NORAYR ŞAHİNYAN
Baron Sarkis Seropyan’la 2012’de tanıştım. Brezilya’nın São Paulo şehrinden İstanbul’a vardığımda elimde yapacağım işle ilgili referans olarak sadece onun ismi, ve kurucu bir üyesi olarak neredeyse içinde yaşadığı, onun “evi”, AGOS gazetesinin adresi vardı. Ben uzun süre önce buradan kaçan, Soykırım’a kanıt oluşturan ailemin ayak izlerini arıyordum. Başka hiçbir şeye ihtiyacım olmadı, Baron Seropyan her şeyimdi. Bilgeliği ve seçkin nezaketiyle bana cesaret ve bilgi verdi.
Sarkis bana taşlara, duvarlara ve insanlara ulaşan yolu gösterdi. Ve dört yıl boyunca, 13 bin kilometre katettiğim arayışlarım süresince bunların hepsiyle ilişkiler yaşadım. Tüm bunlar sayesinde idealimi gerçekleştirdim; onlarla konuşarak aradığım şeyi anlayabiliyor ve bulabiliyordum.
Ve çok daha fazlası: Davamıza hizmet etmeye her an hazır birisini takdir edebiliyor, onunla temasta kalabiliyordum.
Sarkis Seropyan benim taşların ve insanların en güçlü sırlarımızı saklayanlar olduğunu keşfetmemi sağladı.

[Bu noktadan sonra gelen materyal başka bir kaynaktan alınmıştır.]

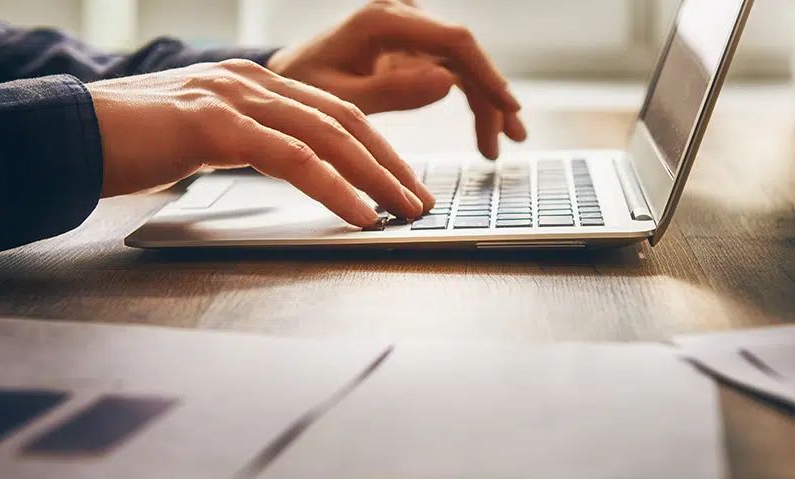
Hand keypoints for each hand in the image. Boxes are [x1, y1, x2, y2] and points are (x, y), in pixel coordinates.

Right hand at [87, 59, 433, 226]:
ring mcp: (234, 97)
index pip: (335, 112)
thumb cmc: (131, 144)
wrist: (65, 134)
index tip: (404, 182)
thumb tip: (290, 170)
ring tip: (405, 211)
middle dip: (390, 164)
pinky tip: (359, 214)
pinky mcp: (215, 124)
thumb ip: (247, 143)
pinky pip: (292, 157)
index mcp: (252, 82)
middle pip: (344, 120)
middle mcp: (251, 81)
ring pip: (328, 135)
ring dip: (376, 178)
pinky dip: (334, 188)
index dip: (377, 148)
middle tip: (421, 200)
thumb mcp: (202, 137)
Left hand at [266, 0, 526, 159]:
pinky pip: (451, 70)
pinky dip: (469, 99)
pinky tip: (485, 130)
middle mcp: (401, 16)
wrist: (284, 81)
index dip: (487, 74)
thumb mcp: (341, 99)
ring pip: (462, 64)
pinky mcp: (411, 48)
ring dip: (485, 102)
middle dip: (491, 96)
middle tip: (510, 138)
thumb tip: (447, 83)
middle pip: (464, 53)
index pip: (454, 41)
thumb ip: (392, 92)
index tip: (508, 107)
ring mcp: (408, 31)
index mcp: (382, 20)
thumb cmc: (303, 90)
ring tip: (498, 145)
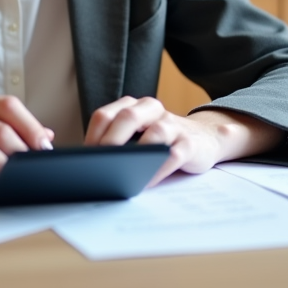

İnsanların ve kültürün sırlarını, ki bu sırları ondan iyi bilen yoktu.
Huzur içinde yat Baron, ve için rahat olsun, burada, gökyüzünün, ve kadim Ani’mizde belirebilecek her bir gökkuşağının altındayız. Senin hayatını ve mevcudiyetini paylaşma fırsatı elde ettiği için sonsuza kadar minnettar kalacak bir dostun var.